YOUR TASK:
Every line from the one holding "X161798000Y-120904000D02*" through the final line of the entries is to be reproduced exactly, and no other line.

Records from a data source
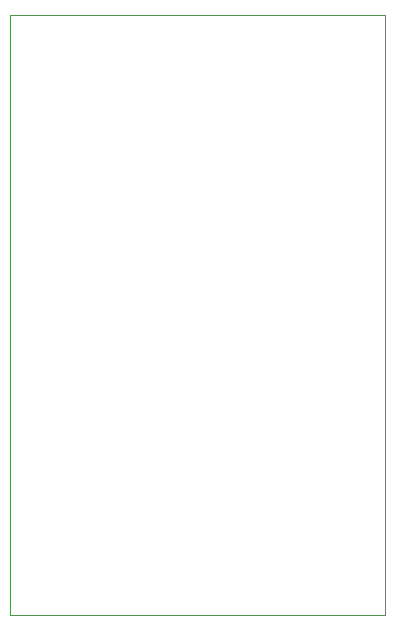
<source format=gbr>
%TF.GenerationSoftware,KiCad,Pcbnew,(6.0.11)*%
%TF.CreationDate,2023-03-01T16:43:23-07:00*%
%TF.ProjectId,Wirless-Module,5769726c-6573-4732-9d4d-6f64756c652e,rev?*%
%TF.SameCoordinates,Original*%
%TF.FileFunction,Profile,NP*%
%FSLAX46Y46*%
G04 Gerber Fmt 4.6, Leading zero omitted, Abs format (unit mm)*
G04 Created by KiCad (PCBNEW (6.0.11)) date 2023-03-01 16:43:23*
%MOMM*%
%LPD*%
G01*
G04 APERTURE LIST*
%TA.AperFunction,Profile*%
%ADD10C,0.100000*%
%TD*%
G04 APERTURE END LIST*
D10*
X161798000Y-120904000D02*
X161798000Y-70104000D01*
X193548000Y-120904000D02*
X161798000Y-120904000D01*
X193548000Y-70104000D02*
X193548000Y-120904000D01*
X161798000Y-70104000D02*
X193548000Y-70104000D01*
M02*

</source>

SOLUTION FOR THIS EXERCISE:
X161798000Y-120904000D02*
X161798000Y-70104000D01*
X193548000Y-120904000D02*
X161798000Y-120904000D01*
X193548000Y-70104000D02*
X193548000Y-120904000D01*
X161798000Y-70104000D02*
X193548000Y-70104000D01*
M02*

</source>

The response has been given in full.